_What the task requires_:
Leave every image out, and print the remaining lines below exactly.

_Recorded information_:
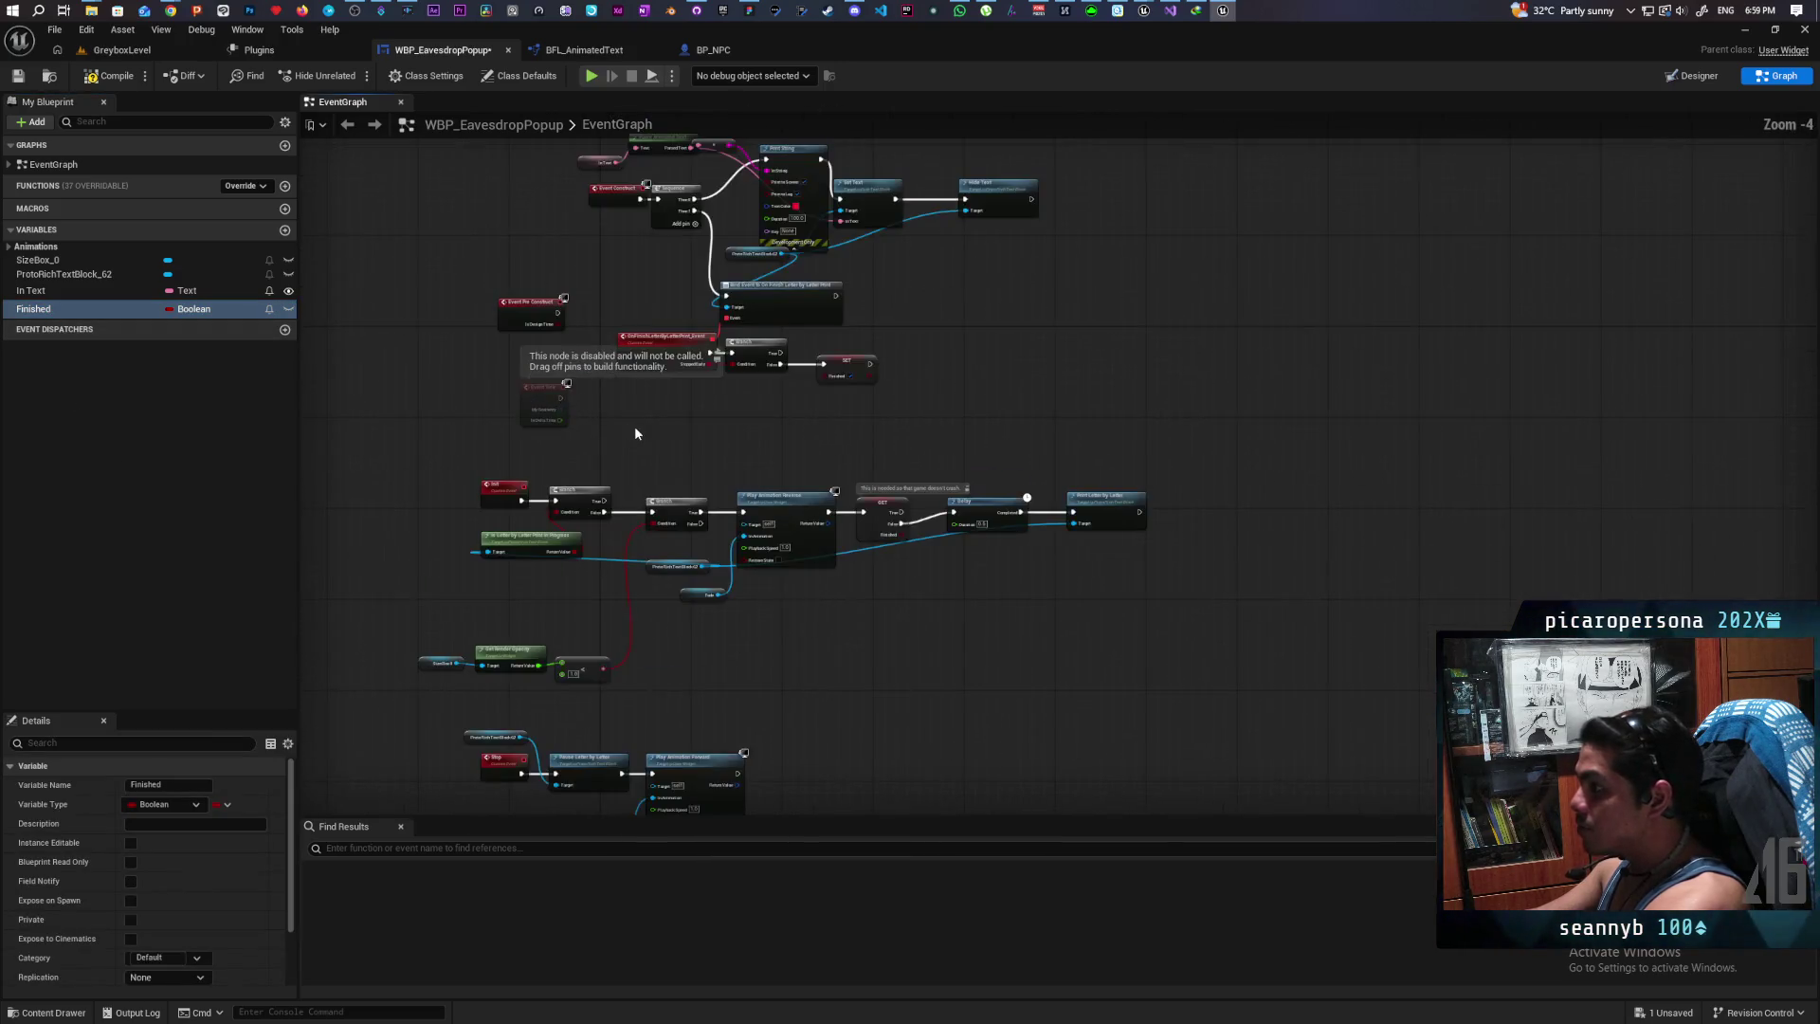
# Step: Save WBP_EavesdropPopup and review the graph, from Event Pre Construct and Init down to Stop
pyautogui.scroll(2, 635, 424)
pyautogui.moveTo(1083, 283); pyautogui.dragTo(725, 451)
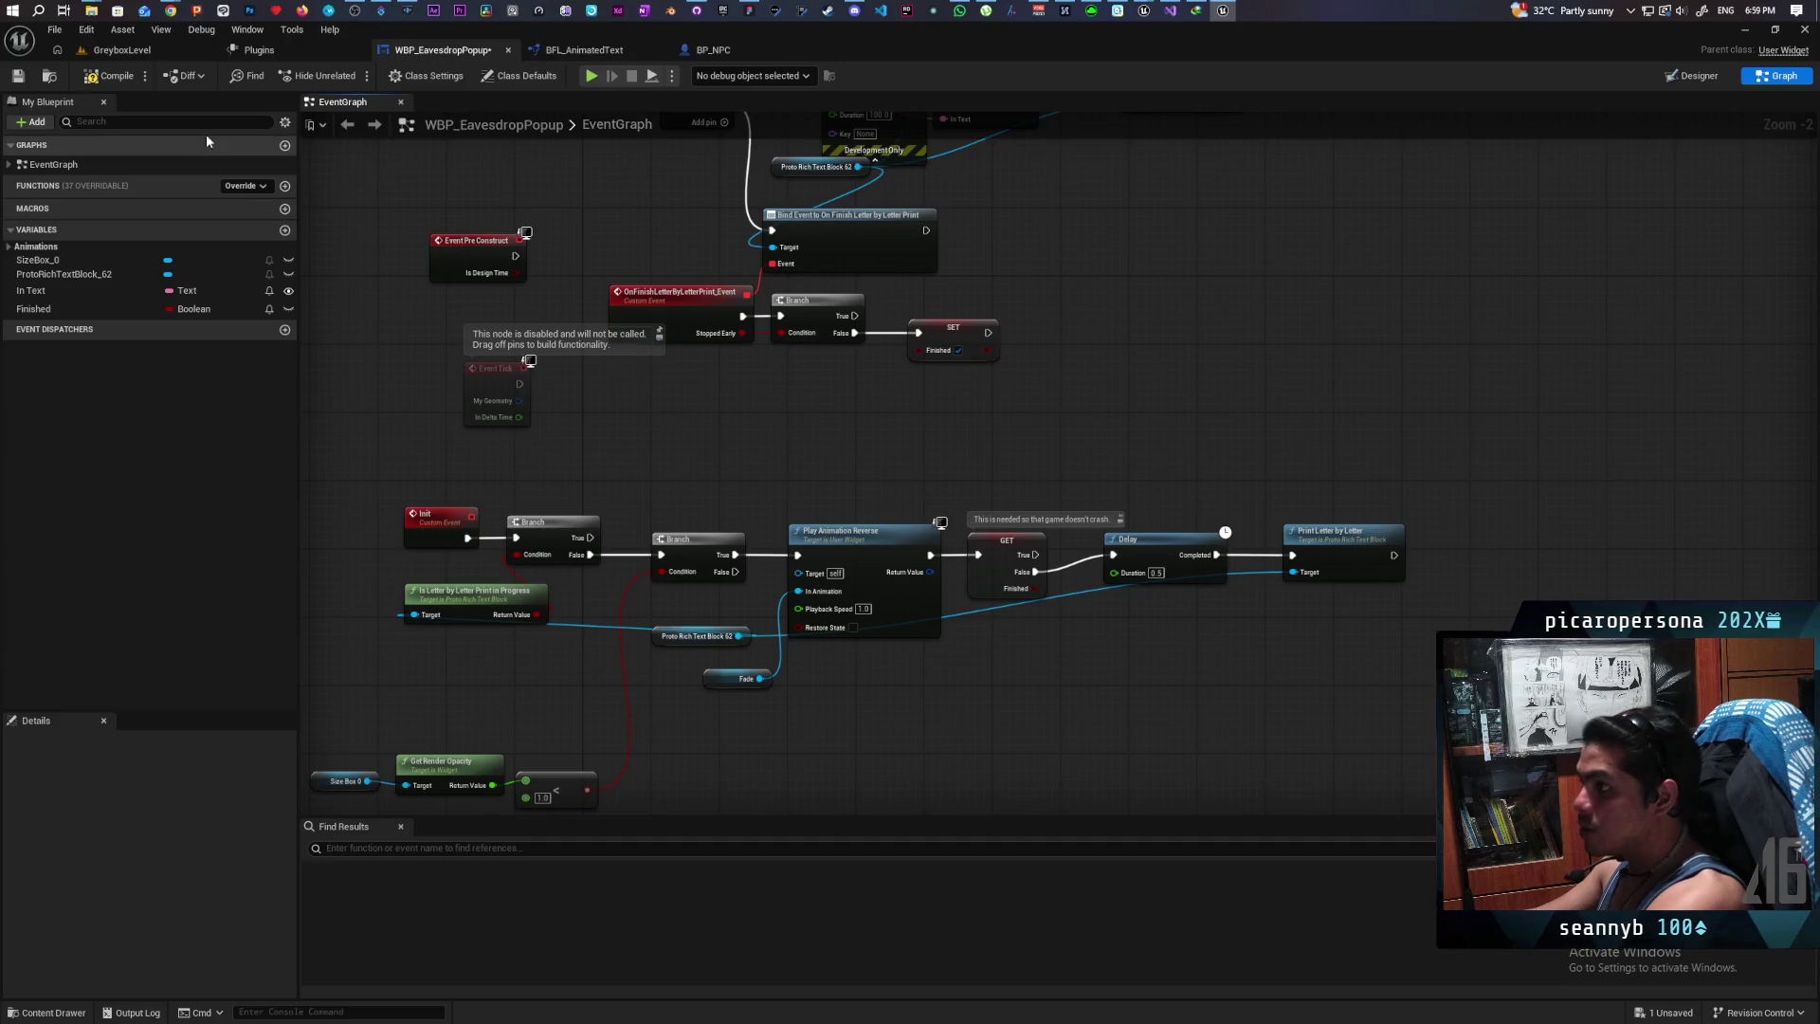
pyautogui.press('ctrl+s')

_Exercise answer_:
# Step: Save WBP_EavesdropPopup and review the graph, from Event Pre Construct and Init down to Stop
pyautogui.scroll(2, 635, 424)
pyautogui.moveTo(1083, 283); pyautogui.dragTo(725, 451)
pyautogui.press('ctrl+s')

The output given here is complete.